Asymmetric Polarization and the Courts
Really good piece by Ian Milhiser:
Gorsuch possesses all of the virtues that lead to personal success and none of the virtues that enable compassion. Clever and cocksure. Diligent and immune to self-reflection. His ascension to the Supreme Court represents a triumph of the Republican will. And there are many more of him waiting in the wings.

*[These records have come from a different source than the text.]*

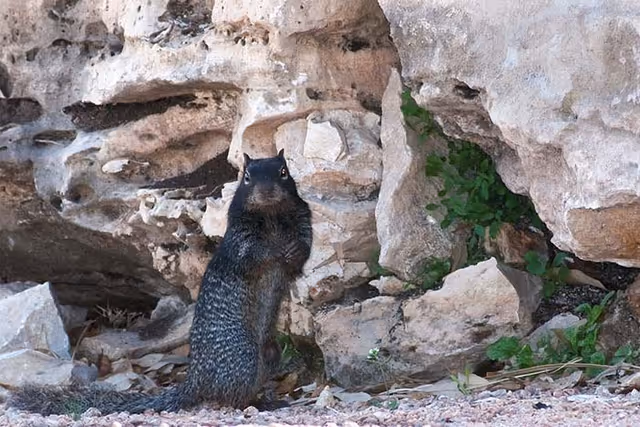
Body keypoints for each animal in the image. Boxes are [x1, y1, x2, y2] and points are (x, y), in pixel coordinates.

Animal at [7, 149, 313, 416]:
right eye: (246, 176)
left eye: (284, 172)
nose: (266, 191)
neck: (271, 216)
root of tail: (194, 381)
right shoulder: (240, 241)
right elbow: (253, 255)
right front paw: (275, 250)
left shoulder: (303, 223)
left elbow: (301, 252)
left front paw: (292, 249)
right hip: (243, 357)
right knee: (231, 398)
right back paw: (262, 404)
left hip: (270, 353)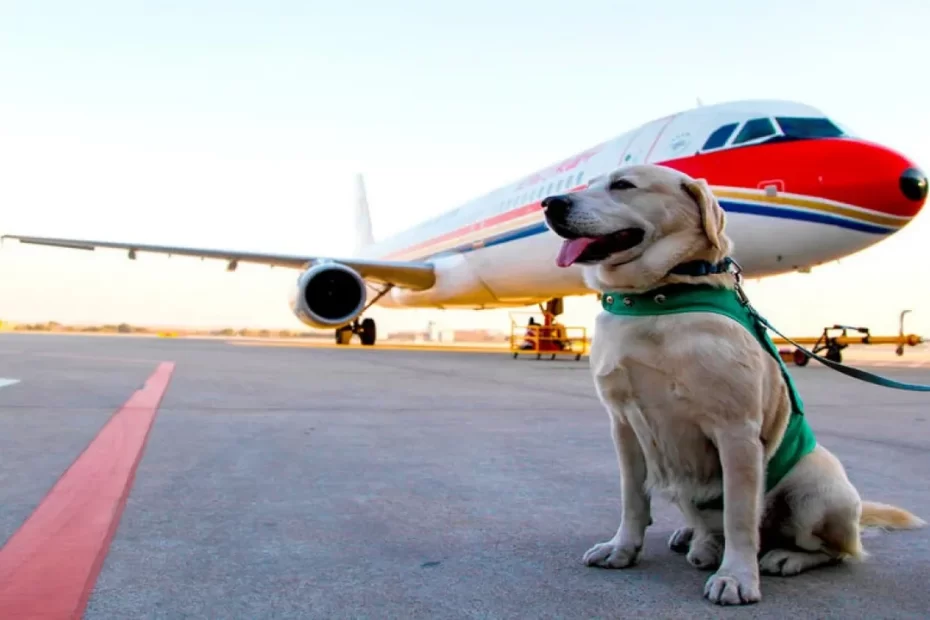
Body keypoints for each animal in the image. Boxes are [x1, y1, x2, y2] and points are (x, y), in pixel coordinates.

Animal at [540, 163, 924, 604]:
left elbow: (740, 515)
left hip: (818, 484)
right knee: (708, 523)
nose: (550, 203)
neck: (658, 298)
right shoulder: (623, 425)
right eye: (587, 183)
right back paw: (698, 541)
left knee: (832, 549)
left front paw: (737, 577)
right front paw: (623, 548)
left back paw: (784, 556)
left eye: (623, 185)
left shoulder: (736, 430)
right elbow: (632, 499)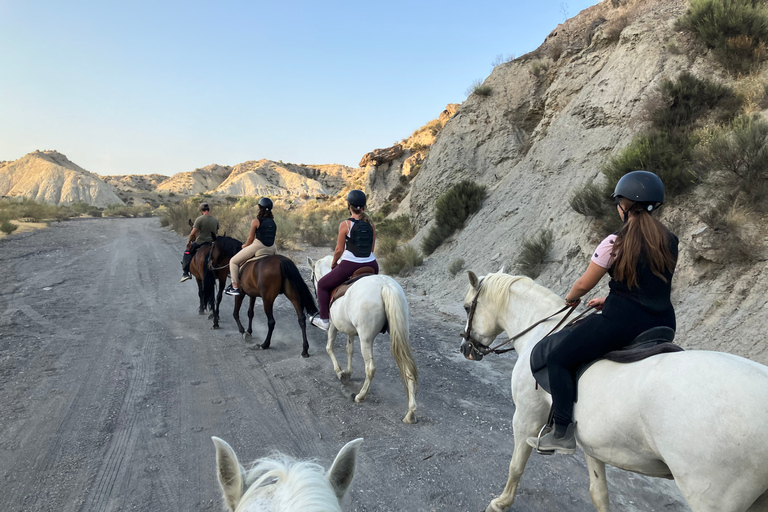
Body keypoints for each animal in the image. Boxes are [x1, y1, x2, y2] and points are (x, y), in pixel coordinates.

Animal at [308, 256, 420, 424]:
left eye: (311, 278)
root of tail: (385, 285)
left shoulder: (333, 326)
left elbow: (329, 347)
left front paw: (340, 373)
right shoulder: (350, 331)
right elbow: (349, 350)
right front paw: (347, 373)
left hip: (366, 339)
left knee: (370, 368)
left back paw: (361, 396)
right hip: (401, 333)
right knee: (408, 368)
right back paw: (410, 412)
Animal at [460, 270, 768, 510]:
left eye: (466, 308)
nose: (466, 348)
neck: (541, 331)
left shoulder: (526, 415)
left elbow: (516, 465)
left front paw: (500, 503)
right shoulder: (591, 442)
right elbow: (599, 493)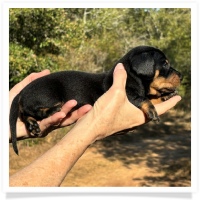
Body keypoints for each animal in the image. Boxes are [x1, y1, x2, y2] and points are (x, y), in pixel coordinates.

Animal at [9, 45, 182, 155]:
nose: (181, 75)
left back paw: (32, 125)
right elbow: (144, 99)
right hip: (47, 94)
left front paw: (166, 95)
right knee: (32, 110)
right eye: (165, 64)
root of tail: (22, 91)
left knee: (25, 114)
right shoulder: (129, 94)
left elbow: (153, 96)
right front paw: (152, 109)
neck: (132, 78)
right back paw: (53, 110)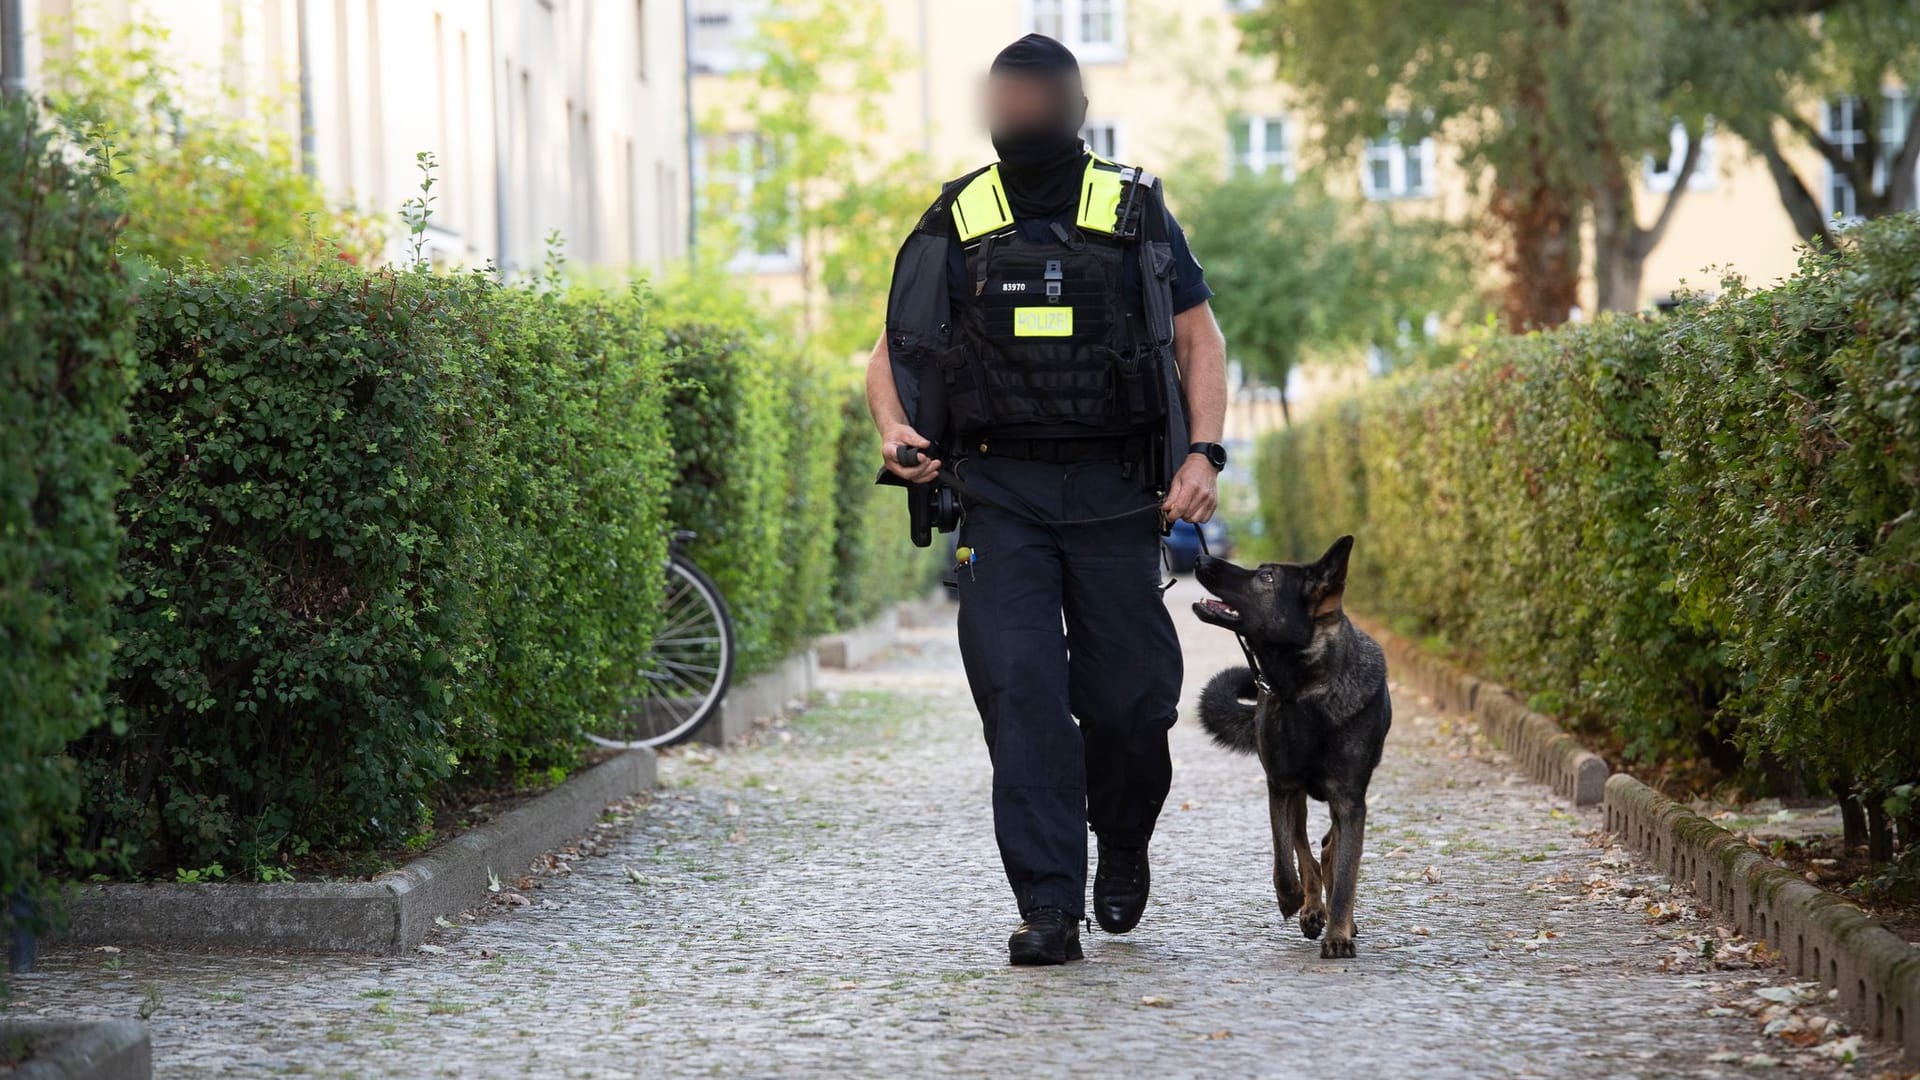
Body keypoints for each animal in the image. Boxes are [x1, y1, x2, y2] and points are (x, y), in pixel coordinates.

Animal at [1190, 534, 1390, 953]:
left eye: (1266, 577)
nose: (1201, 559)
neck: (1305, 692)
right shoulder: (1282, 787)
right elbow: (1286, 859)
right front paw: (1294, 899)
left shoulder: (1350, 802)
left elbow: (1345, 875)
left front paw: (1339, 933)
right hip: (1297, 797)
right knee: (1307, 852)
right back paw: (1311, 906)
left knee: (1330, 850)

The reason the orange goon in the Oval Office is able to find such extraordinarily talented individuals to fill the federal bench is because he’s not really the one choosing them. As a candidate, Trump openly admitted that he worked with two conservative groups — the Heritage Foundation and the Federalist Society — to come up with lists of potential Supreme Court nominees that would be acceptable to conservatives. Neil Gorsuch was on one of those lists. So were Thapar and Larsen, along with two other people Trump nominated to federal appeals courts.
Indeed, as Sen. Dick Durbin (D-IL) noted at Judge Bush’s confirmation hearing, affiliation with the Federalist Society “turns out to be a ticket that needs to be punched” to get on “the Supreme Court, and the highest courts in our land.”
Judge Kevin Newsom, who the Senate confirmed to the Eleventh Circuit last Tuesday, is a member of the Federalist Society. Bush led one of the Federalist Society’s lawyer chapters. Three of Trumps’ future court of appeals nominees spoke at the Federalist Society’s annual lawyer’s convention in 2016, as did several individuals on his list of potential Supreme Court nominees. The Federalist Society’s executive vice president, Leonard Leo, served as “Trump’s subcontractor on the selection of Gorsuch,” and Leo also played a major role in selecting President George W. Bush’s Supreme Court appointees. As Jeffrey Toobin writes, “Leo is responsible, to a considerable extent, for a third of the Supreme Court.”
There is nothing comparable to the Federalist Society on the left. That is, there is no group which has the same ability to identify the best and the brightest lights in the legal profession, screen them for ideological purity, and that also has the influence necessary to fill the bench with their people.
To be clear, there is a liberal group, the American Constitution Society, which strives to play a similar role. ACS, which I worked for during part of the Bush administration, was founded as an explicit counterpart to the Federalist Society. Yet ACS members, including myself, spent much of the Obama years watching their heroes get crucified by Senate Republicans. ACS itself became a place to hear pep talks from slain martyrs.
[…]
Indeed, delivering a learn-from-my-example-young-ones-even-though-I‘m-locked-out-of-top-jobs speech has become a kind of badge of honor reserved for many of the leading lights of the progressive legal community. The best example of this genre was offered by Pam Karlan, a Stanford law professor, voting rights expert, and current ACS board member that Obama considered for a judgeship but ultimately did not nominate.
“Would I like to be on the Supreme Court? You bet I would!” a defiant Karlan told Stanford law’s graduating class in 2009. “But not enough to have trimmed my sails for half a lifetime.”
The best minds of the left give inspiring speeches, while the greatest intellects of the right wear black robes.
In case it is unclear, little of this is ACS’ fault. Much of it is Barack Obama’s fault. President Obama was fully aware that nominating proud, brilliant, outspoken liberals was a great way to get drawn into a filibuster fight. And he often decided that such fights weren’t worth it. As Dahlia Lithwick wrote while Obama was considering who he should nominate to the Supreme Court seat that eventually went to Justice Elena Kagan, “the hardest question I keep getting from liberal law students—and the most painful to answer—is why so few of their heroes are in serious consideration.”
It’s implicit in Ian’s point about how Obama’s nominations improved after Democrats finally blew up the filibuster for judicial nominations, but we shouldn’t just blame Obama for the fact that intelligent left-liberals like Pam Karlan are considered beyond the pale while Republicans pack the federal courts with Alitos and Gorsuches — Senate traditionalists (most notably Pat Leahy) engaged in a lot of unreciprocated power-sharing with Republicans, most ridiculously by restoring the blue slip rule that will once again be abandoned.
Still, Democrats making the Supreme Court a major issue during elections would be BLACKMAIL.